WHAT THE TASK ASKS
In the records below, find the line containing "Capital & Infrastructure"; copy exactly that line and all lines after it to the end, and nothing else.

_ _ _ _ _

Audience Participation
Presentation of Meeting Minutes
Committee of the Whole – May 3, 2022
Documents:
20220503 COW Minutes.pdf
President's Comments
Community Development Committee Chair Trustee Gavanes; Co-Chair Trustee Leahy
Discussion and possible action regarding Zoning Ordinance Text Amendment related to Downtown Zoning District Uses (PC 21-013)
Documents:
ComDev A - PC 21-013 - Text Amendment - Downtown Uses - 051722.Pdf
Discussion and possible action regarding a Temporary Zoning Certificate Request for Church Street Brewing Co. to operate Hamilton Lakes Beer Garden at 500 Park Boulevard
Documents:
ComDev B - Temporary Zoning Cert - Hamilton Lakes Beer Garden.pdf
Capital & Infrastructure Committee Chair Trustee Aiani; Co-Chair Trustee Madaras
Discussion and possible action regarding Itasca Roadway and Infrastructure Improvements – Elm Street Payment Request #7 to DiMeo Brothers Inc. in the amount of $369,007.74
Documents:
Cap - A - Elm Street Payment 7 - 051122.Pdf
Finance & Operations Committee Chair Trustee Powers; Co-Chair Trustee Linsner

_ _ _ _ _

REPLY
Capital & Infrastructure Committee Chair Trustee Aiani; Co-Chair Trustee Madaras
Discussion and possible action regarding Itasca Roadway and Infrastructure Improvements – Elm Street Payment Request #7 to DiMeo Brothers Inc. in the amount of $369,007.74
Documents:
Cap - A - Elm Street Payment 7 - 051122.Pdf
Finance & Operations Committee Chair Trustee Powers; Co-Chair Trustee Linsner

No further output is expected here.